Donald Trump: "I took them, so they're mine."
I read the new DOJ filing with the 11th Circuit Court of Appeals so you don't have to
Merrick Garland appointed a special counsel, Jack Smith, to take over the two criminal investigations of Donald Trump that are already underway. Smith is a former head of the Department of Justice’s public integrity division, and has been the chief prosecutor in The Hague at the International Criminal Court prosecuting war crimes in Kosovo since 2018.
The appointment of Smith as special counsel comes on the day after the DOJ filed its reply brief with the 11th Circuit Court of Appeals in the matter of Trump’s lawsuit that sought the order to appoint a special master to review all of the materials seized at Mar a Lago for protection under attorney-client or executive privilege. Judge Eileen Cannon had ordered that all the documents seized by the FBI could not be used by the DOJ in its criminal investigation of Trump until the special master review process was completed.

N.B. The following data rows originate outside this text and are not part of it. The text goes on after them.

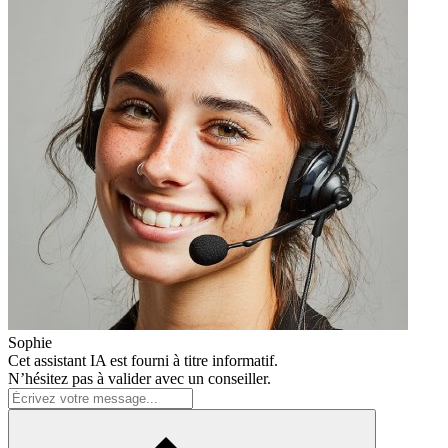
Sophie
Cet assistant IA est fourni à titre informatif.
N’hésitez pas à valider avec un conseiller.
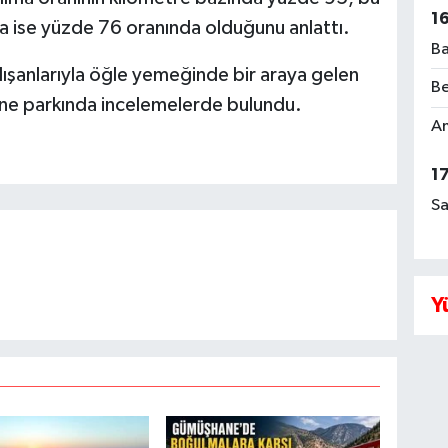
1
da ise yüzde 76 oranında olduğunu anlattı.
Ba
ışanlarıyla öğle yemeğinde bir araya gelen
Be
ine parkında incelemelerde bulundu.
Am
1
Sa
Y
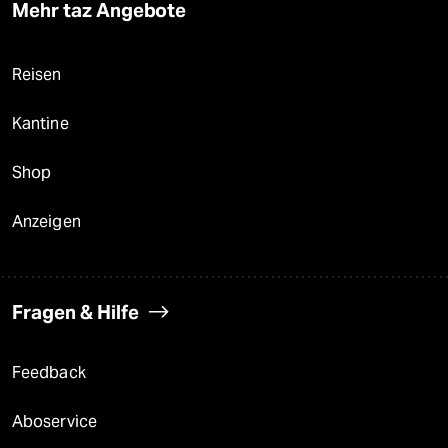
Mehr taz Angebote
Reisen
Kantine
Shop
Anzeigen
Fragen & Hilfe
Feedback
Aboservice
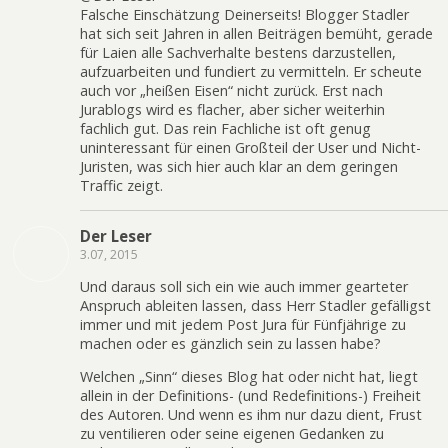
Falsche Einschätzung Deinerseits! Blogger Stadler
hat sich seit Jahren in allen Beiträgen bemüht, gerade
für Laien alle Sachverhalte bestens darzustellen,
aufzuarbeiten und fundiert zu vermitteln. Er scheute
auch vor „heißen Eisen“ nicht zurück. Erst nach
Jurablogs wird es flacher, aber sicher weiterhin
fachlich gut. Das rein Fachliche ist oft genug
uninteressant für einen Großteil der User und Nicht-
Juristen, was sich hier auch klar an dem geringen
Traffic zeigt.
Der Leser
3.07, 2015
Und daraus soll sich ein wie auch immer gearteter
Anspruch ableiten lassen, dass Herr Stadler gefälligst
immer und mit jedem Post Jura für Fünfjährige zu
machen oder es gänzlich sein zu lassen habe?
Welchen „Sinn“ dieses Blog hat oder nicht hat, liegt
allein in der Definitions- (und Redefinitions-) Freiheit
des Autoren. Und wenn es ihm nur dazu dient, Frust
zu ventilieren oder seine eigenen Gedanken zu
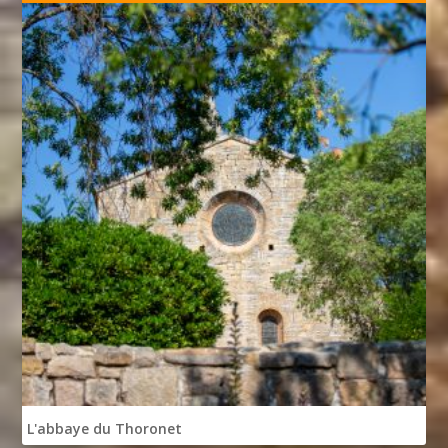
L'abbaye du Thoronet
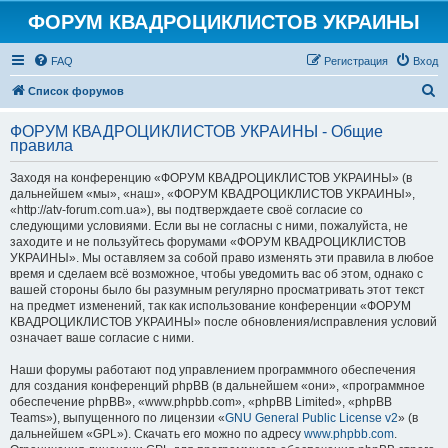
ФОРУМ КВАДРОЦИКЛИСТОВ УКРАИНЫ
FAQ
Регистрация
Вход
П
Список форумов
о
ФОРУМ КВАДРОЦИКЛИСТОВ УКРАИНЫ - Общие
и
правила
с
Заходя на конференцию «ФОРУМ КВАДРОЦИКЛИСТОВ УКРАИНЫ» (в
к
дальнейшем «мы», «наш», «ФОРУМ КВАДРОЦИКЛИСТОВ УКРАИНЫ»,
«http://atv-forum.com.ua»), вы подтверждаете своё согласие со
следующими условиями. Если вы не согласны с ними, пожалуйста, не
заходите и не пользуйтесь форумами «ФОРУМ КВАДРОЦИКЛИСТОВ
УКРАИНЫ». Мы оставляем за собой право изменять эти правила в любое
время и сделаем всё возможное, чтобы уведомить вас об этом, однако с
вашей стороны было бы разумным регулярно просматривать этот текст
на предмет изменений, так как использование конференции «ФОРУМ
КВАДРОЦИКЛИСТОВ УКРАИНЫ» после обновления/исправления условий
означает ваше согласие с ними.
Наши форумы работают под управлением программного обеспечения
для создания конференций phpBB (в дальнейшем «они», «программное
обеспечение phpBB», «www.phpbb.com», «phpBB Limited», «phpBB
Teams»), выпущенного по лицензии «
GNU General Public License v2
» (в
дальнейшем «GPL»). Скачать его можно по адресу
www.phpbb.com
.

The DOJ appealed the order concerning the classified documents to the 11th Circuit, which quickly ordered that the DOJ be allowed to use the 103 folders of classified documents the FBI found in its search of Trump’s office and personal residence in its investigation and prosecution of Trump. The DOJ filed a second appeal asking that the 11th Circuit order that the department can use all of the documents recovered from Mar a Lago in its prosecution. Trump opposed the motion, and yesterday’s DOJ filing responded to Trump’s answer to the DOJ’s appeal.
The position Trump is taking with the 11th Circuit is astounding. Essentially, Trump is telling the court that because the government documents were removed from the White House while he was still president, in late January of 2021, they are his personal property. It’s his “I took them, so they’re mine” defense. The assertion flies in the face of the Presidential Records Act, which states that any document shown to the president or used by him in the execution of his official duties is a presidential record and is therefore the property of the federal government and belongs in the National Archives along with all other records of his administration.
The DOJ in its filing called Trump’s position “novel and erroneous.” Not only did Trump never assert in his initial lawsuit before Judge Cannon that the documents at Mar a Lago were his “personal” records, he failed to raise his “novel and erroneous” argument in the previous action before the 11th Circuit.